» What the task requires: Copy out each line below in which the string "layout" appears.

Start of Block

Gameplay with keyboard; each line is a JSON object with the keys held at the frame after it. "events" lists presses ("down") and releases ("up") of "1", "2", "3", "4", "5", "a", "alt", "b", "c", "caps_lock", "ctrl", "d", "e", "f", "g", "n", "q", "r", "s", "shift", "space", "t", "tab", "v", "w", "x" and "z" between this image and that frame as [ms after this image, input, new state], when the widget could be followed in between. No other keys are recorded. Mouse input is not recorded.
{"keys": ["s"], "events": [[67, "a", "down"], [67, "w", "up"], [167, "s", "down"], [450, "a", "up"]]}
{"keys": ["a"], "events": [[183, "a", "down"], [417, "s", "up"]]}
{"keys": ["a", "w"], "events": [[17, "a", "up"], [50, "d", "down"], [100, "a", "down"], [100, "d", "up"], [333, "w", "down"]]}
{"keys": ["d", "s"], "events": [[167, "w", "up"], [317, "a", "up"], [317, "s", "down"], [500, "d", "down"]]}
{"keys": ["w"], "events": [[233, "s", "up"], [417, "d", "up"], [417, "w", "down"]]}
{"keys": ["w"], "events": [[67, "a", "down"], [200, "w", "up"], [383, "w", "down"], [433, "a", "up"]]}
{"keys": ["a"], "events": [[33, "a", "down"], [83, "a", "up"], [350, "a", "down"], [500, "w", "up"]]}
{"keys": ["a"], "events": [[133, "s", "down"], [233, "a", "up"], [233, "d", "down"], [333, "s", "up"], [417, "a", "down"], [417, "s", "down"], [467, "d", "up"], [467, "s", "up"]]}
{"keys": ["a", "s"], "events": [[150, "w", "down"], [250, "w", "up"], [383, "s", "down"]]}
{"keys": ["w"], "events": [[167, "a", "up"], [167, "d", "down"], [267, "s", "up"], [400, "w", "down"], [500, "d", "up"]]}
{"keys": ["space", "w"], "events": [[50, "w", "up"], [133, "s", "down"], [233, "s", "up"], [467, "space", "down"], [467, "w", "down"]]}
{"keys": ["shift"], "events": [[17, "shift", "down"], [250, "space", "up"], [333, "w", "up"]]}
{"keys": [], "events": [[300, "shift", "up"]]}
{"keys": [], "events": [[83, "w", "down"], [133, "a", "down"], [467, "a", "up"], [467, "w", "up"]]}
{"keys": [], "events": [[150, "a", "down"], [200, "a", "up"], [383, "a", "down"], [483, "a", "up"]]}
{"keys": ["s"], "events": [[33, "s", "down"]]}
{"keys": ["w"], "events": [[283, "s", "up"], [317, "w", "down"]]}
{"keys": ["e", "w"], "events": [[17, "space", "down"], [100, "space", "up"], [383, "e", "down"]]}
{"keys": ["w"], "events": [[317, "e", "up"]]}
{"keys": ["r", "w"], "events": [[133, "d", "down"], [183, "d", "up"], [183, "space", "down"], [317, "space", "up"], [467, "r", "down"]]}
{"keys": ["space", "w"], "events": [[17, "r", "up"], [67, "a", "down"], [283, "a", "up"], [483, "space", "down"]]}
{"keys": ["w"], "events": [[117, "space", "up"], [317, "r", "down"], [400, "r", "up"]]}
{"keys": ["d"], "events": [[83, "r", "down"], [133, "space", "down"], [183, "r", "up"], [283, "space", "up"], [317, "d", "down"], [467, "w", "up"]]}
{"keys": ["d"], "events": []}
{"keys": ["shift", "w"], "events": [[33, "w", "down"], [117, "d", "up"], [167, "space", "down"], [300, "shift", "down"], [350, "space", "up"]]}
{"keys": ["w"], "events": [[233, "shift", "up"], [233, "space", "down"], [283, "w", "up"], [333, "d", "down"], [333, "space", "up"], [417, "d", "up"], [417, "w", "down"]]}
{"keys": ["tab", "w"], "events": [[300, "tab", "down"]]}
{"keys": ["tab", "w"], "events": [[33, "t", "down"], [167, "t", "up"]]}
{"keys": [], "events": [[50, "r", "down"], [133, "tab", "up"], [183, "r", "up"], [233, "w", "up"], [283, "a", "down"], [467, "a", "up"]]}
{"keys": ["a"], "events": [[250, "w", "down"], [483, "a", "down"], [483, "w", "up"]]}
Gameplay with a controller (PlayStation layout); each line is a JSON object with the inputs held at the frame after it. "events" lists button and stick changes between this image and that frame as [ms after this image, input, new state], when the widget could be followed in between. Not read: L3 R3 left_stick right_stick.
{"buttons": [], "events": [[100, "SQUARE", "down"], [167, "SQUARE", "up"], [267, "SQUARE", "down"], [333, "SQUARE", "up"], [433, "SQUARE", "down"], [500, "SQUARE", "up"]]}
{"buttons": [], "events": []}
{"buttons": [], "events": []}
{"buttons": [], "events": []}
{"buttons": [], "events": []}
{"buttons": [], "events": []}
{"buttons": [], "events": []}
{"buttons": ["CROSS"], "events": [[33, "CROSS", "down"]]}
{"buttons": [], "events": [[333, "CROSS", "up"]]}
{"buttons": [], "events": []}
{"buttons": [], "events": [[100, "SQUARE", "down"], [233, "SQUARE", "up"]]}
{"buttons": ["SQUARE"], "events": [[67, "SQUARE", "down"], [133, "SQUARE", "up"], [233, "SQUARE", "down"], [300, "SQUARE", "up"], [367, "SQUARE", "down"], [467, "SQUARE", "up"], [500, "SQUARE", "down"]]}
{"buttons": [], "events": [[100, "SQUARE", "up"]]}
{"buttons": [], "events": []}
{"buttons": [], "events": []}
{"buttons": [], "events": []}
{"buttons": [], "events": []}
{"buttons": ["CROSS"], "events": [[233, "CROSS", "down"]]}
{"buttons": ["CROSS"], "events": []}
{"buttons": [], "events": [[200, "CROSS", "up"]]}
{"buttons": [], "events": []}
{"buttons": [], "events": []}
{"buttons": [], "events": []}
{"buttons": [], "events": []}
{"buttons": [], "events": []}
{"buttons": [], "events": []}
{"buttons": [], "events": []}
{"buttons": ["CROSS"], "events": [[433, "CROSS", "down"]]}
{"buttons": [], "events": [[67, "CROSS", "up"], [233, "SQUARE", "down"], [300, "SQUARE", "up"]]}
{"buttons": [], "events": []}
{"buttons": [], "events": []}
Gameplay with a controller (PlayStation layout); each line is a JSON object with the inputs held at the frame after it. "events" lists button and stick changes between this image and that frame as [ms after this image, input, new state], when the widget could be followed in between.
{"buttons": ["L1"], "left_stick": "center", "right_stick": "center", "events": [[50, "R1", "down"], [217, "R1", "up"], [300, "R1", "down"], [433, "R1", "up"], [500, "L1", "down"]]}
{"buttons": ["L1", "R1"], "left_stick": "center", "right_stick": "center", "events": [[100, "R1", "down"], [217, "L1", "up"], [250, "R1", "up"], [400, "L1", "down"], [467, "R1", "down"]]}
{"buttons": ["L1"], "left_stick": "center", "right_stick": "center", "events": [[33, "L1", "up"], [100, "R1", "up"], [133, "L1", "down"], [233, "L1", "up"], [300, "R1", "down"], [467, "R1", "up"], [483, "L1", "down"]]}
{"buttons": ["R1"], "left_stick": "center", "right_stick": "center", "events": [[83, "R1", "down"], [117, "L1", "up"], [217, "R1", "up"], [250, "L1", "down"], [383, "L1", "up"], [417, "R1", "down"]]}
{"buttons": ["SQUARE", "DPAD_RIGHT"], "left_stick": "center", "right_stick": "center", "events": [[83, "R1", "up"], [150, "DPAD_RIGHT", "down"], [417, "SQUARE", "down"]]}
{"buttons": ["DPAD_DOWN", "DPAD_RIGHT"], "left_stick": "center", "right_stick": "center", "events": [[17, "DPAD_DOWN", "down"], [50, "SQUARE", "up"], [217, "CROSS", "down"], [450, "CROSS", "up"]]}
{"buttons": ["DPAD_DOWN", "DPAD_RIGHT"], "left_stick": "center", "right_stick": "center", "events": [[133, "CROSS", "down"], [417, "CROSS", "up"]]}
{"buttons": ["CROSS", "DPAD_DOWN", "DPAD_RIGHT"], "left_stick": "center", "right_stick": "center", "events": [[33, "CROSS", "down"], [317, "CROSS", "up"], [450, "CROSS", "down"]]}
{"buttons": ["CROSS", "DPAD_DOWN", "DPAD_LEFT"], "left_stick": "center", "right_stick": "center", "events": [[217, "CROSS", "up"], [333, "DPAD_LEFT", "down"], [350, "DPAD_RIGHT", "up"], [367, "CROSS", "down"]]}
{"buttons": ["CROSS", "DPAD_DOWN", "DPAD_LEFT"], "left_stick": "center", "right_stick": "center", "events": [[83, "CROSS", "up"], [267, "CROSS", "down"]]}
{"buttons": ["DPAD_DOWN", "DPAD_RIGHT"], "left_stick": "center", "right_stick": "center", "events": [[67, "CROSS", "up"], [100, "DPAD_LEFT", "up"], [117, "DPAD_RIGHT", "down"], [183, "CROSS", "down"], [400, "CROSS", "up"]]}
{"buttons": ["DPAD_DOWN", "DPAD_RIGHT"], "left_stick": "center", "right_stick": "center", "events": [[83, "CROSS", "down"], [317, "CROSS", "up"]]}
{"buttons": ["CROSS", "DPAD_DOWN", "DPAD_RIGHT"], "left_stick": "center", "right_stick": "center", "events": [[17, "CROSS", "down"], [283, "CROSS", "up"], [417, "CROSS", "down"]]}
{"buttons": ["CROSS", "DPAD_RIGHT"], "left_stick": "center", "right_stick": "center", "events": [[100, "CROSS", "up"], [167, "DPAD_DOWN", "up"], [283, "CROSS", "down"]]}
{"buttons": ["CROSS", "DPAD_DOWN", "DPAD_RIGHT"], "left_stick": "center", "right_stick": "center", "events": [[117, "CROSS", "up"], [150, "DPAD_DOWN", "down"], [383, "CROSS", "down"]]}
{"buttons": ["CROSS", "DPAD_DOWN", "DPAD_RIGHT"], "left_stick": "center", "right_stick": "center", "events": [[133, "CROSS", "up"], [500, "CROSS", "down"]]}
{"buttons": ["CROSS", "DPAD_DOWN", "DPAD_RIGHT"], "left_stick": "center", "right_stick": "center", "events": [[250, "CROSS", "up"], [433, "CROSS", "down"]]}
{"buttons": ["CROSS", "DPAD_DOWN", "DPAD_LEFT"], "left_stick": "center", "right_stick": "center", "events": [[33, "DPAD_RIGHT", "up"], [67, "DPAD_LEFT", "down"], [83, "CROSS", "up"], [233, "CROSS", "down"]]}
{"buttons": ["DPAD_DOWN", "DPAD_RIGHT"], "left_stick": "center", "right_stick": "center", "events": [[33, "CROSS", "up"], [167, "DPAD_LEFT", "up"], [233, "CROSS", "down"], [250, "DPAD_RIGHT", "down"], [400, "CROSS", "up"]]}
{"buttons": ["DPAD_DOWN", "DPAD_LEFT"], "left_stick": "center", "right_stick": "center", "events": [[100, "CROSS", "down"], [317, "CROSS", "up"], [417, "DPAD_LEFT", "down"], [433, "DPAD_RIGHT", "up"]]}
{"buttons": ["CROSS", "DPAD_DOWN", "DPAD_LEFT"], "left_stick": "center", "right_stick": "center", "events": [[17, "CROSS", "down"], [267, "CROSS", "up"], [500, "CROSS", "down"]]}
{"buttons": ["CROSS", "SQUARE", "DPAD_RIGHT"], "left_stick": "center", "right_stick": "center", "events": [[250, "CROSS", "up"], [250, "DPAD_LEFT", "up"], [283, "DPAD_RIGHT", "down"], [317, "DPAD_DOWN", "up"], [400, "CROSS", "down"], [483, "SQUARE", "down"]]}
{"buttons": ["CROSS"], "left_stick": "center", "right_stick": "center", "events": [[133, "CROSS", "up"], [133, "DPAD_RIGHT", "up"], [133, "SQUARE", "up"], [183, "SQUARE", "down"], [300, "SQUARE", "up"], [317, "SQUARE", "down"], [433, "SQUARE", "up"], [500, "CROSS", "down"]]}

End of Block

» Answer box:
Gameplay with a controller (PlayStation layout); each line is a JSON object with the inputs held at the frame after it. "events" lists button and stick changes between this image and that frame as [ms after this image, input, new state], when the widget could be followed in between. Not read: L3 R3 left_stick right_stick.
Gameplay with a controller (PlayStation layout); each line is a JSON object with the inputs held at the frame after it. "events" lists button and stick changes between this image and that frame as [ms after this image, input, new state], when the widget could be followed in between.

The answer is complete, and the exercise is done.